The bill is being put forward for the third time without alteration. The bill is sponsored by the Icelandic Pirate Party.
The main arguments for the bill are these:
- In Iceland people work longer hours than in many European countries: working hours per person worked in Iceland are around 1880 per year, while in Germany they are around 1360 per year.
- The OECD has ranked Iceland the 34th out of 38 in terms of time devoted to leisure and personal care with only Turkey, Mexico, Latvia and Israel being lower, while the other Scandinavian countries rank among the best-performing countries
- Productivity in Iceland is lower than in other Scandinavian countries. The general relationship between productivity and working hours is negative implying that fewer working hours results in higher productivity. Less work could imply that people are better able to rest fully and thus increasing productivity. Moreover, with working hours being cut pressure is set on companies to re-organize their pattern of work and internal processes and therefore boosting productivity.
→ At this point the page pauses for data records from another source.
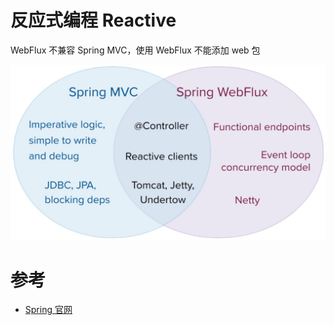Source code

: # 反应式编程 Reactive
WebFlux 不兼容 Spring MVC，使用 WebFlux 不能添加 web 包

![](doc/1546567950399.jpg)

# 参考
- [Spring 官网](http://spring.io/guides/gs/reactive-rest-service/)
The second time the bill was proposed, commentary from various institutions and associations was recieved by Alþingi, most of which was positive. Positive commentary came from the following associations and institutions: Save the Children, Office of the Ombudsman for Children, Organisation of Disabled in Iceland, Icelandic Human Rights Centre, Icelandic Women’s Rights Association, The Federation of State and Municipal Employees (BSRB), The Centre for Gender Equality, Association for Parents of Kindergarten Children in Reykjavik, Association for Psoriasis and Eczema Patients. In their commentaries they stressed that Icelandic society would be more family-friendly, children’s wellbeing would improve, gender equality would improve, and the rate of disability would likely lessen.
Alda sent detailed commentary to Alþingi, amounting to eleven pages, endorsing the bill. Our main arguments were the same as above, but adding the following:
- When average working hours per working person is considered along with the proportion of people in work in Iceland, the ‘amount’ of work in Icelandic society is ranked the highest within OECD. In no other OECD country is as much work performed.
- More automation and industrialisation should imply working less.
- Working less would mean it is easier for the public to engage in politics.
- There is longing for working less.
- Trial projects run in Iceland, where working hours have been cut, have been successful with productivity rising and people actually working less.
In the coming months, Alda will be adding more material on this site on its position on working hours.